Empire, Education, and Indigenous Childhoods
Title | Empire, Education, and Indigenous Childhoods PDF eBook |
Author | Helen May |
Publisher | Routledge |
Pages | 309 |
Release | 2016-05-06 |
Genre | History |
ISBN | 1317144333 |
Taking up a little-known story of education, schooling, and missionary endeavor, Helen May, Baljit Kaur, and Larry Prochner focus on the experiences of very young ’native’ children in three British colonies. In missionary settlements across the northern part of the North Island of New Zealand, Upper Canada, and British-controlled India, experimental British ventures for placing young children of the poor in infant schools were simultaneously transported to and adopted for all three colonies. From the 1820s to the 1850s, this transplantation of Britain’s infant schools to its distant colonies was deemed a radical and enlightened tool that was meant to hasten the conversion of 'heathen' peoples by missionaries to Christianity and to European modes of civilization.

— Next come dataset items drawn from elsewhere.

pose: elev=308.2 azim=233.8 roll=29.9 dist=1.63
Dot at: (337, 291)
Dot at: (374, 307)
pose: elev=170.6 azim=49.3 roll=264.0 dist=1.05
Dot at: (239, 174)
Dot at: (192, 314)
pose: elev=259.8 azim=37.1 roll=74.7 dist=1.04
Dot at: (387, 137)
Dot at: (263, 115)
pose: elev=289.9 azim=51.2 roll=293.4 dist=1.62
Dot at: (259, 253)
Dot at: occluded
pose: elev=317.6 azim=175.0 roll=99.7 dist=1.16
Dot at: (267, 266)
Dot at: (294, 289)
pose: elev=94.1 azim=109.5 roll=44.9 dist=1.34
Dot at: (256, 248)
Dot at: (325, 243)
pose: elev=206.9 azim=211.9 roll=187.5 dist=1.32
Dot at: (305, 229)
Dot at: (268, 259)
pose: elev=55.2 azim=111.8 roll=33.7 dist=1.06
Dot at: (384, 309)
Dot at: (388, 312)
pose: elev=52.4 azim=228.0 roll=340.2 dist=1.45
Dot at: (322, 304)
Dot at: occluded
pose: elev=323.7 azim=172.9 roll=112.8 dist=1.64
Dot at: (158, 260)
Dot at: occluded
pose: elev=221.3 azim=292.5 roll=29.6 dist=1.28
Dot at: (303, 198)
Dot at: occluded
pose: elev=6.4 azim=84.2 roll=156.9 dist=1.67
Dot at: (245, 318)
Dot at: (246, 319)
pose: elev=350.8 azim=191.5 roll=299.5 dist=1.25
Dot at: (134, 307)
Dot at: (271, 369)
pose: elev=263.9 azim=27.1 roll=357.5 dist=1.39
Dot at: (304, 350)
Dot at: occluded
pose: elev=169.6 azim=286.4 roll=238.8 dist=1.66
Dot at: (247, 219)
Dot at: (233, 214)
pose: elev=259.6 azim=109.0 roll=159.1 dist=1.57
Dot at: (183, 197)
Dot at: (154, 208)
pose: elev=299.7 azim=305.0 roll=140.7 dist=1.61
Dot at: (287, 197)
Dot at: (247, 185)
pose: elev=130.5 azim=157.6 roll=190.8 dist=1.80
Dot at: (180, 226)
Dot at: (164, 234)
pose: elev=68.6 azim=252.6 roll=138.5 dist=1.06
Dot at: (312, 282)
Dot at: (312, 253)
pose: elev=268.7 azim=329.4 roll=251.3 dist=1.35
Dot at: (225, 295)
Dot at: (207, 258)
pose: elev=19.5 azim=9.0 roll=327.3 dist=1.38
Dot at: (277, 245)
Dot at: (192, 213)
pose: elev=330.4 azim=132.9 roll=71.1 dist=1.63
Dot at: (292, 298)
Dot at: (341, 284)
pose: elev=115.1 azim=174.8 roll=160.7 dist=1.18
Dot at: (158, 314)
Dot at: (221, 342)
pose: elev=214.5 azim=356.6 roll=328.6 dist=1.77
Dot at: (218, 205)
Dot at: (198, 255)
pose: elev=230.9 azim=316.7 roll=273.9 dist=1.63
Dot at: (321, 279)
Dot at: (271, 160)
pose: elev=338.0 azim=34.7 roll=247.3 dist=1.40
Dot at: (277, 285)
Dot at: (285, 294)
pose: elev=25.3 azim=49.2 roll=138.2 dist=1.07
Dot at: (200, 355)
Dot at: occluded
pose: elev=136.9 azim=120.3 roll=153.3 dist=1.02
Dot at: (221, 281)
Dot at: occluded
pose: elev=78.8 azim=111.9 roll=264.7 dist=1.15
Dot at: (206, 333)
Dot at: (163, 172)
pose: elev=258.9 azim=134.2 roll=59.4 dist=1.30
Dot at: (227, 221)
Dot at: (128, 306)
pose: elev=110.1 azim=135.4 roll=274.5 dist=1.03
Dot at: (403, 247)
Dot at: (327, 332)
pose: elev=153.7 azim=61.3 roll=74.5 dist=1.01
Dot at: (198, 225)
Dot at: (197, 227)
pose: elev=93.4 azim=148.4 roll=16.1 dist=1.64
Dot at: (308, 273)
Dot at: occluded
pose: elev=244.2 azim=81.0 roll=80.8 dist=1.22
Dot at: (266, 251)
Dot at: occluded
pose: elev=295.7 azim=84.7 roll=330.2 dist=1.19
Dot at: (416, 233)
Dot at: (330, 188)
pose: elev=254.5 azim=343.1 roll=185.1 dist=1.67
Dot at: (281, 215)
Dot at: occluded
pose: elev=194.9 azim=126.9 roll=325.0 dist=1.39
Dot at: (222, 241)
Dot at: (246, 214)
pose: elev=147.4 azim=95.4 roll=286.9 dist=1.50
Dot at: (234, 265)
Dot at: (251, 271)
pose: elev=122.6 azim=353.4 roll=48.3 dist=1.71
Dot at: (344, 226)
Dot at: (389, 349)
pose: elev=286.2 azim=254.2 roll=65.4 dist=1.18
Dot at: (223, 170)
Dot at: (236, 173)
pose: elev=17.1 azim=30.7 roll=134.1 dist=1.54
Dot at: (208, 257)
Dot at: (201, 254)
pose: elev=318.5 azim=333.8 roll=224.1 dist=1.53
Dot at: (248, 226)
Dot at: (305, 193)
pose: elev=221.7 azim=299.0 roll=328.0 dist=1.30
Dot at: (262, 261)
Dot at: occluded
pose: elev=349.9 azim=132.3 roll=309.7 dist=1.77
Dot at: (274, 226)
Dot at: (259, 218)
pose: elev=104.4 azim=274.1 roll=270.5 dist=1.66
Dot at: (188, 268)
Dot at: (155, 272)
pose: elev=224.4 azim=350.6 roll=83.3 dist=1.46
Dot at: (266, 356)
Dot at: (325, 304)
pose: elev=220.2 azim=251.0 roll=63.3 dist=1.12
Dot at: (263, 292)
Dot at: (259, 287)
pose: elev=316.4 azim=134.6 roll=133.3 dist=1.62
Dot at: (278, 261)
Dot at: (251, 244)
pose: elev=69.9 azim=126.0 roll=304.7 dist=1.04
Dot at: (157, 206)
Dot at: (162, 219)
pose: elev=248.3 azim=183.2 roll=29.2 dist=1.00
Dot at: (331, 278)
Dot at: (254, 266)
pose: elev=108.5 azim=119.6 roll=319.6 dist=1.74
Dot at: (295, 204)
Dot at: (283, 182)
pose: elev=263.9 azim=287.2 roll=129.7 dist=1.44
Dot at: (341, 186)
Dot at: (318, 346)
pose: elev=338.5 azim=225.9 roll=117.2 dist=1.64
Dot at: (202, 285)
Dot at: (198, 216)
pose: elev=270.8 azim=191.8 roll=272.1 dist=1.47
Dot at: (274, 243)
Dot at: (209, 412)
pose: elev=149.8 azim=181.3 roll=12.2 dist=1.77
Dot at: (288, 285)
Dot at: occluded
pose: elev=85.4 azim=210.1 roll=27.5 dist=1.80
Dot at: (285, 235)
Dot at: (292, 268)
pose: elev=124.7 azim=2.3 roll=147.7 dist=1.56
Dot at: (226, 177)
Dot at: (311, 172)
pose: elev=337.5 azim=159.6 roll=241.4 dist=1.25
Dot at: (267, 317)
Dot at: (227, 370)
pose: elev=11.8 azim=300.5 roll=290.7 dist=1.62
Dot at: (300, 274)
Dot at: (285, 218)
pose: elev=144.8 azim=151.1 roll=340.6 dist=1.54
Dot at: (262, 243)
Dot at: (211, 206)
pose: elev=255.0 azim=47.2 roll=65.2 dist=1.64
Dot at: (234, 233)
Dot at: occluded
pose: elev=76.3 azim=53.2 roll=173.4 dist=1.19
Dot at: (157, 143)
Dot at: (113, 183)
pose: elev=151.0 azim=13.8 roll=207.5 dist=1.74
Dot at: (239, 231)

The intertwined legacies of European exploration, enlightenment ideals, education, and empire building, the authors argue, provided a springboard for British colonial and missionary activity across the globe during the nineteenth century. Informed by archival research and focused on the shared as well as unique aspects of the infant schools’ colonial experience, Empire, Education, and Indigenous Childhoods illuminates both the pervasiveness of missionary education and the diverse contexts in which its attendant ideals were applied.
Betsey Stockton
Title | Betsey Stockton PDF eBook |
Author | Laura Wickham |
Publisher | |
Pages | 24 |
Release | 2021-04 |
Genre | |
ISBN | 9781784985776 |
Inspiring children's biography of Betsey Stockton, who, despite being born enslaved, followed her dream of being a missionary.